The following steps will change the authentication mechanism to STS security.

  1. Go to App Manager > Administration > Authentication.
  2. CheckSecurity Token Service, then enter in the following information:

    • STS Metadata Location - where the service is located

      Example: For Azure AD: https://login.microsoftonline.com/YOUR_TENANT_ID/federationmetadata/2007-06/federationmetadata.xml

    • Realm - the website of your Rizing Geospatial applications

      Example: https://demo.rizing.com

    • Audience URL - where the STS will reply to after it authenticates the user

      Heads Up! The Realm and Audience URL were used to set up the service and must match or there will be an error.

    • Optional: Protocol message Name and Value parameters, then click Add (the plus icon)

      Note: To remove a Protocol Message Parameter, click the remove param button (x icon).

    • Optional: To have TDS set a cookie directly before the user gets redirected to the Identity Provider, enter the Cookie Key and Cookie Value, then click Add (the plus symbol)

      Note: To remove a Redirect Response Cookie, click the remove cookie button (x icon).

  3. Click Save and then click Change to confirm your changes.

    Note: It may take a few moments for the application to save. Wait for it to complete.
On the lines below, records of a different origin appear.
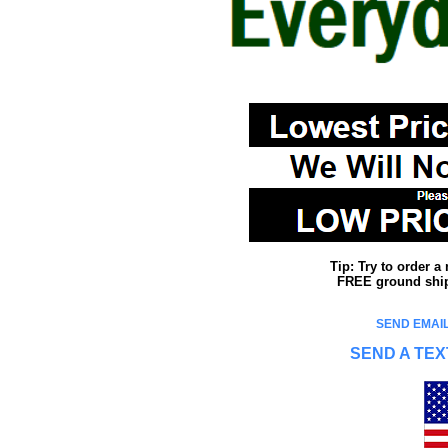
Tip: Try to order 
FREE ground shipp
SEND EMAIL
SEND A TEX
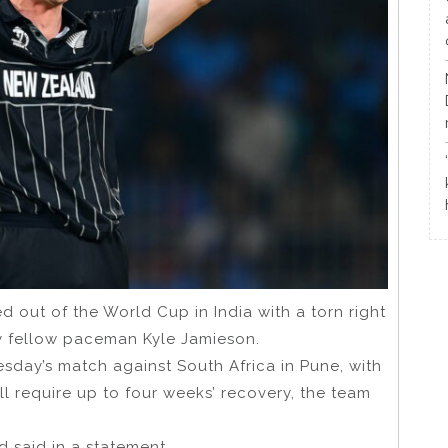
 out of the World Cup in India with a torn right
y fellow paceman Kyle Jamieson.
sday’s match against South Africa in Pune, with
ll require up to four weeks’ recovery, the team
d said in a statement.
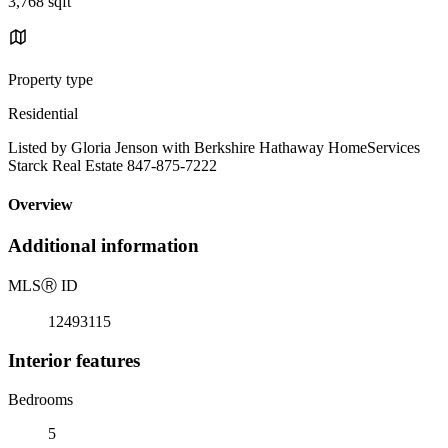
3,768 sqft
Property type
Residential
Listed by Gloria Jenson with Berkshire Hathaway HomeServices
Starck Real Estate 847-875-7222
Overview
Additional information
MLS
Ⓡ
ID
12493115
Interior features
Bedrooms
5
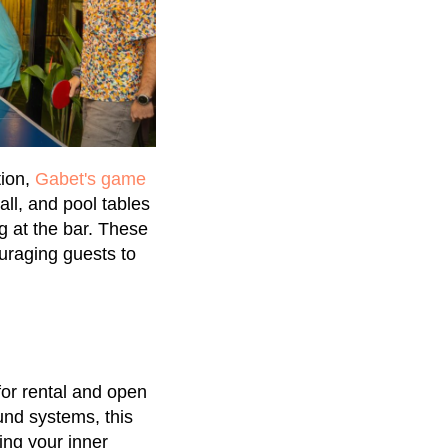
tion,
Gabet's game
all, and pool tables
g at the bar. These
ouraging guests to
for rental and open
und systems, this
ing your inner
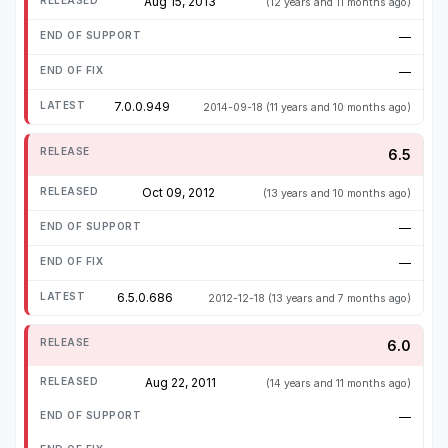
Aug 15, 2013
(12 years and 11 months ago)
—
—
7.0.0.949
2014-09-18
(11 years and 10 months ago)
6.5
Oct 09, 2012
(13 years and 10 months ago)
—
—
6.5.0.686
2012-12-18
(13 years and 7 months ago)
6.0
Aug 22, 2011
(14 years and 11 months ago)
—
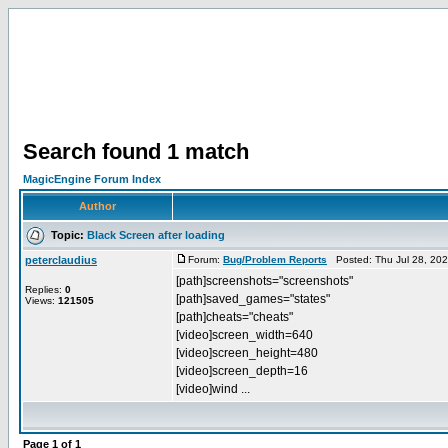
Search found 1 match
MagicEngine Forum Index
Author
Topic:
Black Screen after loading
peterclaudius
Forum:
Bug/Problem Reports
Posted: Thu Jul 28, 20
[path]screenshots="screenshots"
Replies:
0
[path]saved_games="states"
Views:
121505
[path]cheats="cheats"
[video]screen_width=640
[video]screen_height=480
[video]screen_depth=16
[video]wind ...
Page
1
of
1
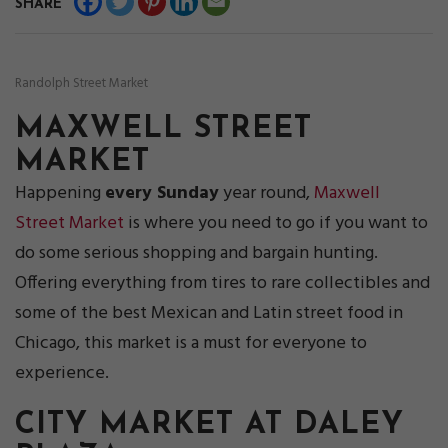
SHARE
Randolph Street Market
MAXWELL STREET
MARKET
Happening
every Sunday
year round,
Maxwell
Street Market
is where you need to go if you want to
do some serious shopping and bargain hunting.
Offering everything from tires to rare collectibles and
some of the best Mexican and Latin street food in
Chicago, this market is a must for everyone to
experience.
CITY MARKET AT DALEY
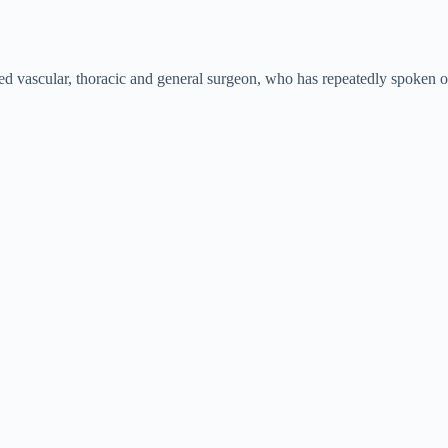
d vascular, thoracic and general surgeon, who has repeatedly spoken ou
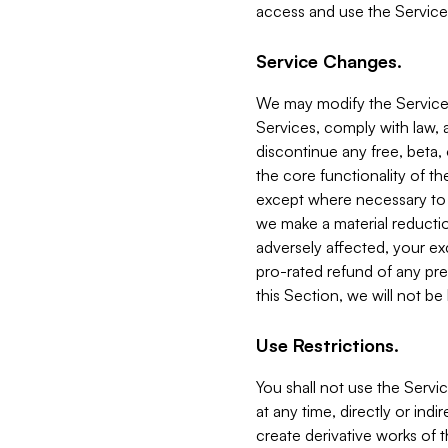
access and use the Service
Service Changes.
We may modify the Services
Services, comply with law, a
discontinue any free, beta, 
the core functionality of t
except where necessary to co
we make a material reductio
adversely affected, your ex
pro-rated refund of any pre
this Section, we will not be
Use Restrictions.
You shall not use the Servi
at any time, directly or indi
create derivative works of the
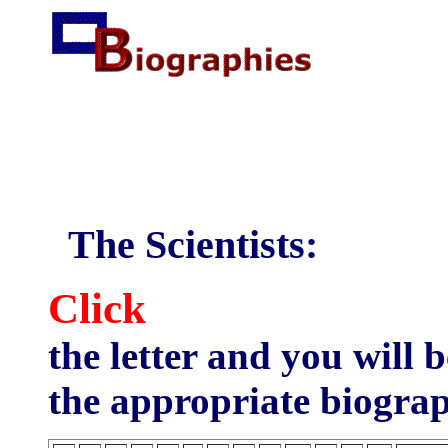
The Scientists:
Click
the letter and you will 
the appropriate biograph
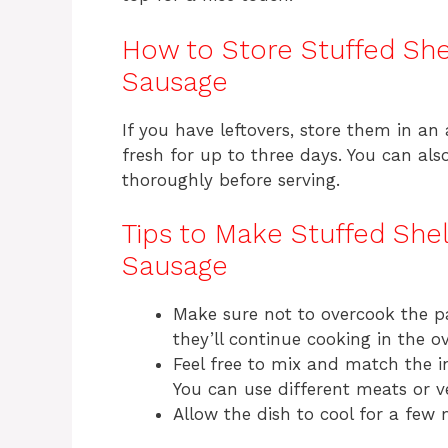
How to Store Stuffed She
Sausage
If you have leftovers, store them in an a
fresh for up to three days. You can al
thoroughly before serving.
Tips to Make Stuffed She
Sausage
Make sure not to overcook the pa
they’ll continue cooking in the o
Feel free to mix and match the 
You can use different meats or ve
Allow the dish to cool for a few 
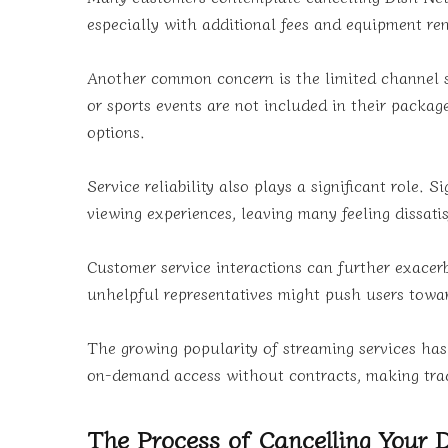
especially with additional fees and equipment ren
Another common concern is the limited channel se
or sports events are not included in their package
options.
Service reliability also plays a significant role.
viewing experiences, leaving many feeling dissatis
Customer service interactions can further exacer
unhelpful representatives might push users towar
The growing popularity of streaming services h
on-demand access without contracts, making tradit
The Process of Cancelling Your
  4. Load App Manager in a new browser window.
  5. The application should redirect you to your IDP’s sign in and then redirect you back to App Manager with you signed in.

    Tip: You should see your name in the upper right corner.

Remove the temporary “New user’s default role” setting

Now that you can successfully access the application as an administrator, this step will walk you through changing the “New user’s default role” setting back to the desired role.

  1. Go to App Manager > Administration > Security Settings.
  2. Find the New user’s default role setting and select the desired Role from the dropdown.

    Tip: This is the role that any new users who authenticate through your IDP will be automatically assigned to. It is typically set to a restricted user type of role, such as Standard Users.

    Note: If you do not wish to have any new users automatically assigned to a role, then select Prevent automatic role assignment (for new users).

  3. Test the application and make any additional configurations for your specific needs.

Note: You can view users who have accessed the site and adjust their role assignment from the User Roles page.